◆ **TASK PROMPT**:
Copy the data below verbatim, leaving no line out.

(Stored data)
◇ ◇ ◇ ◇
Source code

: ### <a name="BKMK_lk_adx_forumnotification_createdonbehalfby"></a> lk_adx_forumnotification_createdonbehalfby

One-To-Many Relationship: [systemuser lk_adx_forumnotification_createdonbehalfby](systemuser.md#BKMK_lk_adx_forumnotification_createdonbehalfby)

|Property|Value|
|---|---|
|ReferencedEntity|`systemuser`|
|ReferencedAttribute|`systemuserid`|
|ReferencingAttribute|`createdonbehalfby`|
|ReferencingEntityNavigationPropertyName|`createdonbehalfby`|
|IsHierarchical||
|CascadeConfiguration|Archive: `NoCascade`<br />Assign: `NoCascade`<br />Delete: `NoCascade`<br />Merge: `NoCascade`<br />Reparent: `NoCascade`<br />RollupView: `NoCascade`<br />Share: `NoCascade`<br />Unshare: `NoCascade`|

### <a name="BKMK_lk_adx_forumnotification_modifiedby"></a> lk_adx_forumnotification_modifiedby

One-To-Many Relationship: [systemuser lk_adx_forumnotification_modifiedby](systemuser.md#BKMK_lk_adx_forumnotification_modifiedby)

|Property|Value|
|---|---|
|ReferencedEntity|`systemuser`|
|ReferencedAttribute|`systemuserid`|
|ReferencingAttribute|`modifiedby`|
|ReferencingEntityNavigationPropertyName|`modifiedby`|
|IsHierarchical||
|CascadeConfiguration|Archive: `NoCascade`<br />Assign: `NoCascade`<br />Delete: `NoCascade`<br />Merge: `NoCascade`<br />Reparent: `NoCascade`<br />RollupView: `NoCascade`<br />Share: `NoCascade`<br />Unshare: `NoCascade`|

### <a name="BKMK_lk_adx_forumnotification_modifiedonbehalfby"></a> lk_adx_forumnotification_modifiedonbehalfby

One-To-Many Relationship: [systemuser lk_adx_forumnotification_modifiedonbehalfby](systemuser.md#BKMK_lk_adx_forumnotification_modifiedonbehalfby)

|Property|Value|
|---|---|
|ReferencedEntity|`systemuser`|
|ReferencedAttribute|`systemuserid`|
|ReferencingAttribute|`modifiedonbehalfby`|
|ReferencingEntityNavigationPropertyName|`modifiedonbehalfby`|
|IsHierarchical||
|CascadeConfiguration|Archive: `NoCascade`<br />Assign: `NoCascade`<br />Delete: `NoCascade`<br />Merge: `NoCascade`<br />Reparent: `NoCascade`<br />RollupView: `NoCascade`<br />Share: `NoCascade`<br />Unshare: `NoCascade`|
◇ ◇ ◇ ◇
◆ **COMPLETED EXERCISE**:
Source code

: ### <a name="BKMK_lk_adx_forumnotification_createdonbehalfby"></a> lk_adx_forumnotification_createdonbehalfby

One-To-Many Relationship: [systemuser lk_adx_forumnotification_createdonbehalfby](systemuser.md#BKMK_lk_adx_forumnotification_createdonbehalfby)

|Property|Value|
|---|---|
|ReferencedEntity|`systemuser`|
|ReferencedAttribute|`systemuserid`|
|ReferencingAttribute|`createdonbehalfby`|
|ReferencingEntityNavigationPropertyName|`createdonbehalfby`|
|IsHierarchical||
|CascadeConfiguration|Archive: `NoCascade`<br />Assign: `NoCascade`<br />Delete: `NoCascade`<br />Merge: `NoCascade`<br />Reparent: `NoCascade`<br />RollupView: `NoCascade`<br />Share: `NoCascade`<br />Unshare: `NoCascade`|

### <a name="BKMK_lk_adx_forumnotification_modifiedby"></a> lk_adx_forumnotification_modifiedby

One-To-Many Relationship: [systemuser lk_adx_forumnotification_modifiedby](systemuser.md#BKMK_lk_adx_forumnotification_modifiedby)

|Property|Value|
|---|---|
|ReferencedEntity|`systemuser`|
|ReferencedAttribute|`systemuserid`|
|ReferencingAttribute|`modifiedby`|
|ReferencingEntityNavigationPropertyName|`modifiedby`|
|IsHierarchical||
|CascadeConfiguration|Archive: `NoCascade`<br />Assign: `NoCascade`<br />Delete: `NoCascade`<br />Merge: `NoCascade`<br />Reparent: `NoCascade`<br />RollupView: `NoCascade`<br />Share: `NoCascade`<br />Unshare: `NoCascade`|

### <a name="BKMK_lk_adx_forumnotification_modifiedonbehalfby"></a> lk_adx_forumnotification_modifiedonbehalfby

One-To-Many Relationship: [systemuser lk_adx_forumnotification_modifiedonbehalfby](systemuser.md#BKMK_lk_adx_forumnotification_modifiedonbehalfby)

|Property|Value|
|---|---|
|ReferencedEntity|`systemuser`|
|ReferencedAttribute|`systemuserid`|
|ReferencingAttribute|`modifiedonbehalfby`|
|ReferencingEntityNavigationPropertyName|`modifiedonbehalfby`|
|IsHierarchical||
|CascadeConfiguration|Archive: `NoCascade`<br />Assign: `NoCascade`<br />Delete: `NoCascade`<br />Merge: `NoCascade`<br />Reparent: `NoCascade`<br />RollupView: `NoCascade`<br />Share: `NoCascade`<br />Unshare: `NoCascade`|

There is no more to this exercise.